Role and Sourcing of Natural Products
A series of excellent articles, coauthored by G. M. Cragg, D. J. Newman, and colleagues,1−5 has documented the invaluable role of NPs in drug discovery. Underlying evidence came from an extensive meta-analysis of the primary literature of all drugs, in or completing FDA-approved studies within a set time frame and classifying them according to their origin as NPs, inspired by NPs, analogues of these two classes, or from non-NP sources. These analyses have indicated that a high proportion of new drugs approved in Western countries in recent decades are, in some manner, connected to NPs. As primordial biosynthetic pathways endow Nature’s library of chemicals with an evolutionary advantage over man-made chemicals, NP libraries are keyed to Nature’s biochemistry and diversity and, thus, continue to be an attractive source6 for new bioactive agents, for both therapeutic and diagnostic uses. Moreover, the chemical diversity in NPs is tied intrinsically to the complexity of the metabolome contained in the source material.
Ultimately, both the discovery and the resupply of bioactive NPs depend on the availability of preparative-scale analytical methods having the capability of resolving the complex primary and secondary metabolomic mixtures that are typically isolated from the source organism, yielding a purified NP (NP in Figure 1), and eventually providing a well-characterized NP as a single chemical entity (SCE; Figure 1). It should be noted that, in the practice of NP chemistry research, a purified NP does not necessarily represent an SCE, but may only have been purified to the degree necessary, e.g., for structure elucidation or identification. A SCE may be defined as a substance for which all chemical, physical, and biological characteristics can be attributed to a single molecular structure. Accordingly, a NP becomes a SCE only after its singleton character has been demonstrated (high-purity NP). This is in line with practice for SCEs that are used and regulated as drugs: their purity plays a pivotal role in all pharmacopoeias worldwide. This topic has recently received global public attention when an isosorbide-5-mononitrate preparation containing pyrimethamine as an impurity caused the death of more than 100 patients in Pakistan.7 This tragedy demonstrates the importance of purity as a parameter for the safety of medicines, but also exemplifies that purity should never be ignored and always be part of quality control of drugs – and NPs.
Figure 1.
Progression of NP purification from a metabolomic mixture. The process involves repeated (n-times) preparative- and analytical-scale separation and, depending on the methods and n, results in a NP that is linked to varying residual complexity (RC), reflecting both its metabolomic heritage and the purification protocol. Subsequent analytical characterization including purity assessment is required to generate a fully quality controlled NP (cNP) or single chemical entity (SCE, Figure 2). The nearly 2000 publications evaluated employ bioassays to address screening of crude NPs, bioassay-guided fractionation, biological assessment of purified NPs, and detailed pharmacological investigation of, for example, structure–activity and structure–purity relationships (SARs and PARs, respectively; see text and Figure 2).
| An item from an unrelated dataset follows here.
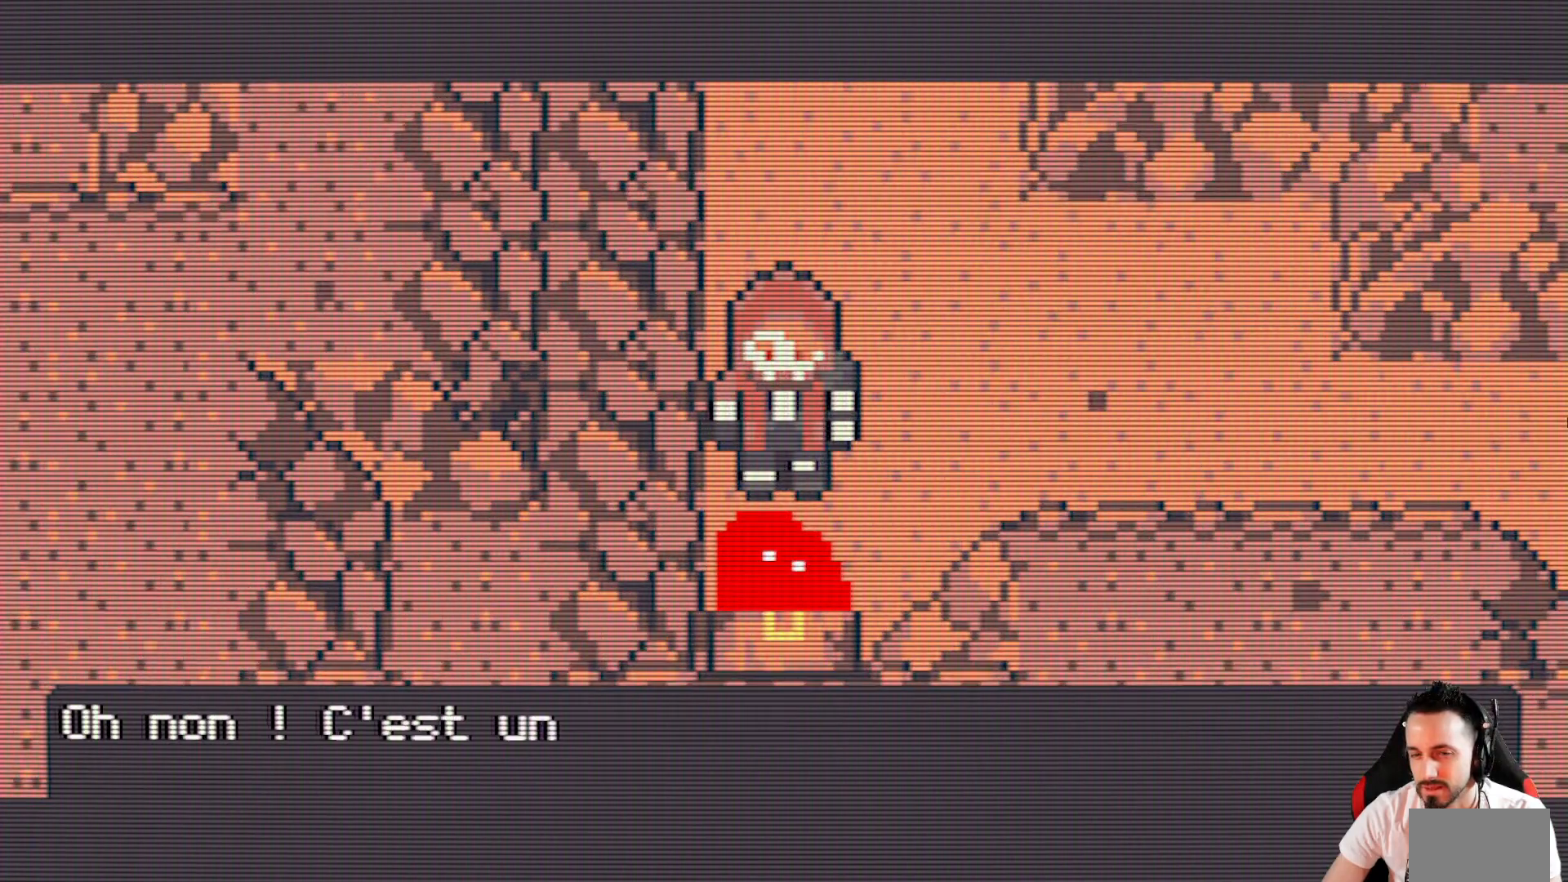
{"keys": ["space"], "events": [[500, "space", "down"]]}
The majority of pure NPs represent rare chemicals of extremely limited supply. Frequently, particularly in the case of newly reported structures, such compounds are also unique commodities and are only immediately available from a single source, namely, the original investigators, or by re-isolation. Practitioners of NP chemistry can generally observe additional factors that contribute to the exclusivity of NP samples: (i) their consumption in the bioassay systems of contemporary NP research programs; (ii) a general trend to smaller sample sizes, leading to smaller yields; (iii) the frequently unfavorable consistency of small-scale isolation products, and (iv) the practical challenges of handling small samples for distribution, such as precise weighing in the submilligram range.
Considering both commercial and noncommercial/academic sources and supply chains, most pure NP compounds can be traced back ultimately to crude natural materials (extracts) that require various purification steps before being considered “pure”. Consequently, “pure” NPs carry a natural signature in the form of a characteristic impurity profile called residual complexity (RC), which originates ultimately from the biosynthetic cocktail(s) of the producing organism(s).8 As a result of the authors’ own experience, the often elaborate purification process potentially adds unwanted “tracer” components to the purified NP, such as sorbents, laboratory pollutants, residual solvents, or other chemicals, which can evade detection by the analytical methods used. These considerations also affect studies with a biological or pharmacological focus that utilize as tools NPs, which might be acquired from outside sources. Most such studies generally consider NPs as “fine chemicals” rather than a material derived from Nature. Exceptions may be compounds obtained by (semi)synthesis, a process typically only accomplished at an advanced discovery stage and for select NPs. Even in these instances, as minor congeners potentially can undergo the same reaction, carryover of minor components (commonly analogues) through semisynthetic schemes has to be considered.
All of these considerations reveal NPs as being both highly sought after and hard to obtain entities. They also explain why the NP drug discovery process and the biological assessment of NPs to date are almost inevitably tied to preparative-scale analytical methods used for NP purification. The ability to purify a few milligrams of a rare NP from kilograms of a crude extract has been one of the significant skills of scientists trained in NP chemistry, pharmacognosy, and analogous disciplines and represents one of the keys to NP research.
Approach
In clinical research, numeric meta-analysis of literature is a well-established tool, allowing recognition of more general trends, and is used frequently to improve clinical practice. While such meta-analyses are rarely done in NP research, they can be very helpful tools for gaining new and more generalized insights. One example of such a report is the study by G. A. Cordell et al.,9 revealing that only about 3% of some 20 000 known alkaloids have been evaluated biologically in more than five test systems, whereas 36% of alkaloids that were evaluated in 20 or more bioassays are pharmaceutically relevant. The present contribution is based on the meta-analysis of the recent literature with a focus on parameters that reflect the analysis and purification of bioactive NPs (AnaPurNa).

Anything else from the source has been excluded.